WHAT YOU ARE ASKED TO DO: Pictures aside, write out every record exactly as it appears.

(Data records)
■ ■ ■ ■ ■ ■ ■

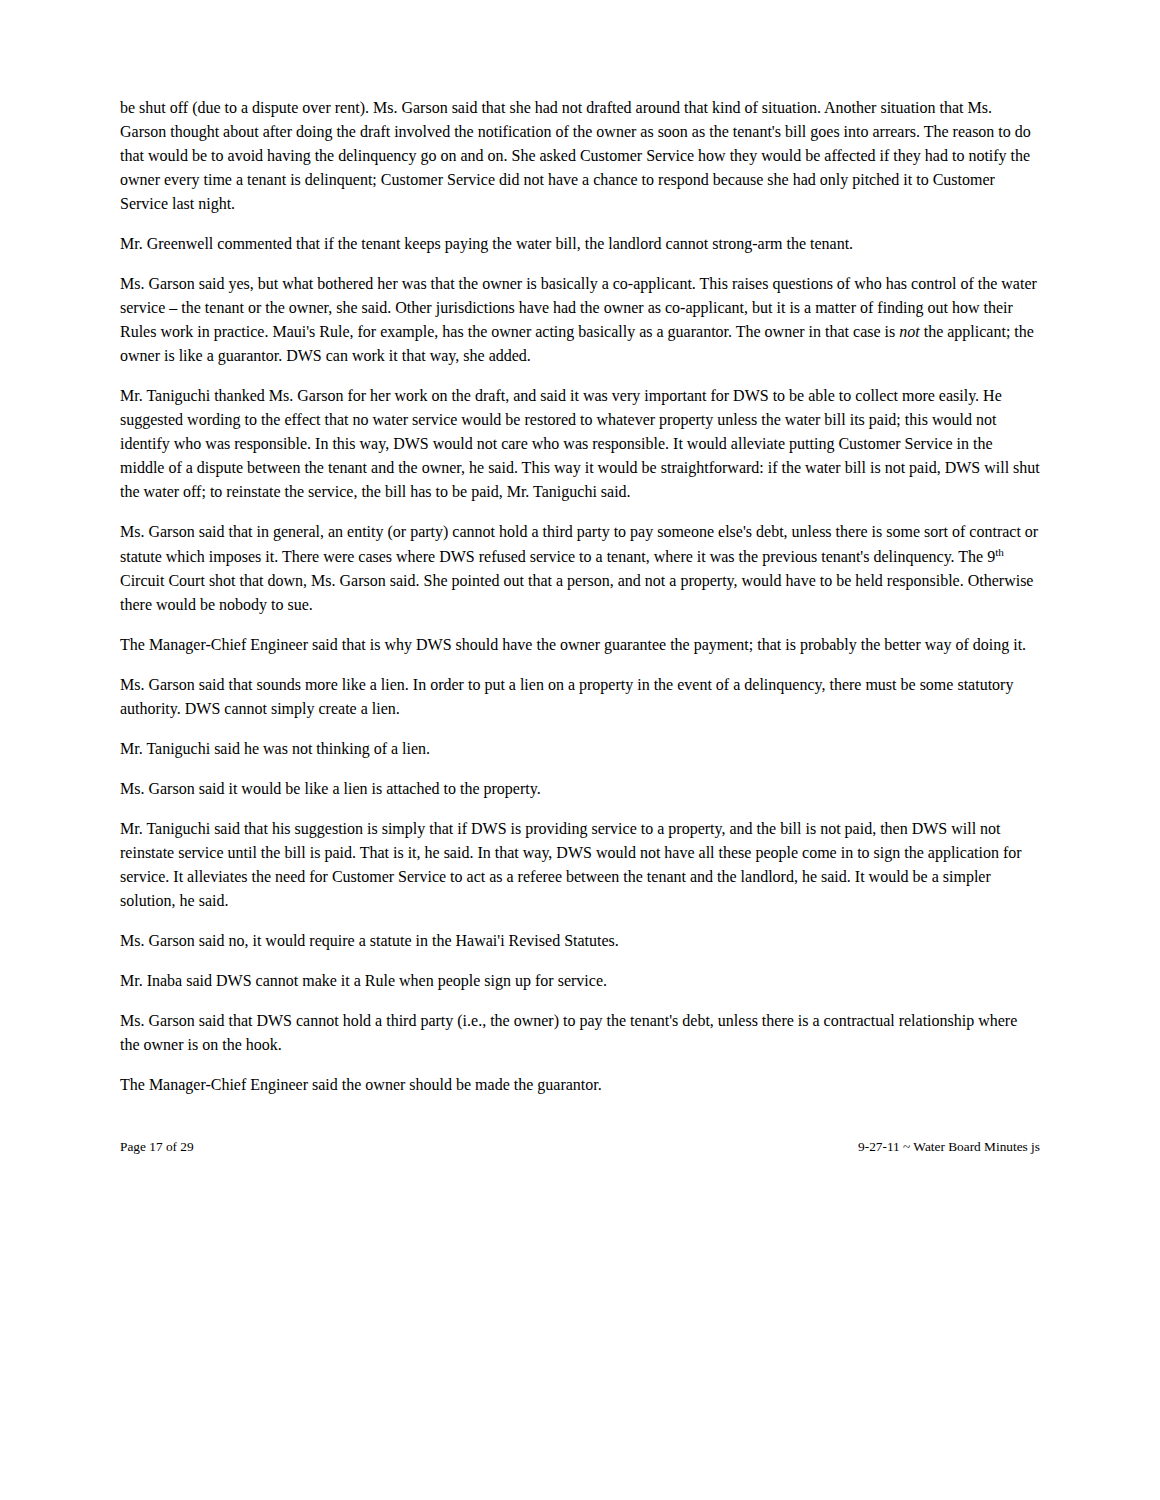be shut off (due to a dispute over rent). Ms. Garson said that she had not drafted around that kind of situation. Another situation that Ms. Garson thought about after doing the draft involved the notification of the owner as soon as the tenant's bill goes into arrears. The reason to do that would be to avoid having the delinquency go on and on. She asked Customer Service how they would be affected if they had to notify the owner every time a tenant is delinquent; Customer Service did not have a chance to respond because she had only pitched it to Customer Service last night.
Mr. Greenwell commented that if the tenant keeps paying the water bill, the landlord cannot strong-arm the tenant.
Ms. Garson said yes, but what bothered her was that the owner is basically a co-applicant. This raises questions of who has control of the water service – the tenant or the owner, she said. Other jurisdictions have had the owner as co-applicant, but it is a matter of finding out how their Rules work in practice. Maui's Rule, for example, has the owner acting basically as a guarantor. The owner in that case is not the applicant; the owner is like a guarantor. DWS can work it that way, she added.
Mr. Taniguchi thanked Ms. Garson for her work on the draft, and said it was very important for DWS to be able to collect more easily. He suggested wording to the effect that no water service would be restored to whatever property unless the water bill its paid; this would not identify who was responsible. In this way, DWS would not care who was responsible. It would alleviate putting Customer Service in the middle of a dispute between the tenant and the owner, he said. This way it would be straightforward: if the water bill is not paid, DWS will shut the water off; to reinstate the service, the bill has to be paid, Mr. Taniguchi said.
Ms. Garson said that in general, an entity (or party) cannot hold a third party to pay someone else's debt, unless there is some sort of contract or statute which imposes it. There were cases where DWS refused service to a tenant, where it was the previous tenant's delinquency. The 9th Circuit Court shot that down, Ms. Garson said. She pointed out that a person, and not a property, would have to be held responsible. Otherwise there would be nobody to sue.
The Manager-Chief Engineer said that is why DWS should have the owner guarantee the payment; that is probably the better way of doing it.
Ms. Garson said that sounds more like a lien. In order to put a lien on a property in the event of a delinquency, there must be some statutory authority. DWS cannot simply create a lien.
Mr. Taniguchi said he was not thinking of a lien.
Ms. Garson said it would be like a lien is attached to the property.
Mr. Taniguchi said that his suggestion is simply that if DWS is providing service to a property, and the bill is not paid, then DWS will not reinstate service until the bill is paid. That is it, he said. In that way, DWS would not have all these people come in to sign the application for service. It alleviates the need for Customer Service to act as a referee between the tenant and the landlord, he said. It would be a simpler solution, he said.
Ms. Garson said no, it would require a statute in the Hawai'i Revised Statutes.
Mr. Inaba said DWS cannot make it a Rule when people sign up for service.
Ms. Garson said that DWS cannot hold a third party (i.e., the owner) to pay the tenant's debt, unless there is a contractual relationship where the owner is on the hook.
The Manager-Chief Engineer said the owner should be made the guarantor.
Page 17 of 29 9-27-11 ~ Water Board Minutes js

■ ■ ■ ■ ■ ■ ■

EXPECTED ANSWER:
be shut off (due to a dispute over rent). Ms. Garson said that she had not drafted around that kind of situation. Another situation that Ms. Garson thought about after doing the draft involved the notification of the owner as soon as the tenant's bill goes into arrears. The reason to do that would be to avoid having the delinquency go on and on. She asked Customer Service how they would be affected if they had to notify the owner every time a tenant is delinquent; Customer Service did not have a chance to respond because she had only pitched it to Customer Service last night.
Mr. Greenwell commented that if the tenant keeps paying the water bill, the landlord cannot strong-arm the tenant.
Ms. Garson said yes, but what bothered her was that the owner is basically a co-applicant. This raises questions of who has control of the water service – the tenant or the owner, she said. Other jurisdictions have had the owner as co-applicant, but it is a matter of finding out how their Rules work in practice. Maui's Rule, for example, has the owner acting basically as a guarantor. The owner in that case is not the applicant; the owner is like a guarantor. DWS can work it that way, she added.
Mr. Taniguchi thanked Ms. Garson for her work on the draft, and said it was very important for DWS to be able to collect more easily. He suggested wording to the effect that no water service would be restored to whatever property unless the water bill its paid; this would not identify who was responsible. In this way, DWS would not care who was responsible. It would alleviate putting Customer Service in the middle of a dispute between the tenant and the owner, he said. This way it would be straightforward: if the water bill is not paid, DWS will shut the water off; to reinstate the service, the bill has to be paid, Mr. Taniguchi said.
Ms. Garson said that in general, an entity (or party) cannot hold a third party to pay someone else's debt, unless there is some sort of contract or statute which imposes it. There were cases where DWS refused service to a tenant, where it was the previous tenant's delinquency. The 9th Circuit Court shot that down, Ms. Garson said. She pointed out that a person, and not a property, would have to be held responsible. Otherwise there would be nobody to sue.
The Manager-Chief Engineer said that is why DWS should have the owner guarantee the payment; that is probably the better way of doing it.
Ms. Garson said that sounds more like a lien. In order to put a lien on a property in the event of a delinquency, there must be some statutory authority. DWS cannot simply create a lien.
Mr. Taniguchi said he was not thinking of a lien.
Ms. Garson said it would be like a lien is attached to the property.
Mr. Taniguchi said that his suggestion is simply that if DWS is providing service to a property, and the bill is not paid, then DWS will not reinstate service until the bill is paid. That is it, he said. In that way, DWS would not have all these people come in to sign the application for service. It alleviates the need for Customer Service to act as a referee between the tenant and the landlord, he said. It would be a simpler solution, he said.
Ms. Garson said no, it would require a statute in the Hawai'i Revised Statutes.
Mr. Inaba said DWS cannot make it a Rule when people sign up for service.
Ms. Garson said that DWS cannot hold a third party (i.e., the owner) to pay the tenant's debt, unless there is a contractual relationship where the owner is on the hook.
The Manager-Chief Engineer said the owner should be made the guarantor.
Page 17 of 29 9-27-11 ~ Water Board Minutes js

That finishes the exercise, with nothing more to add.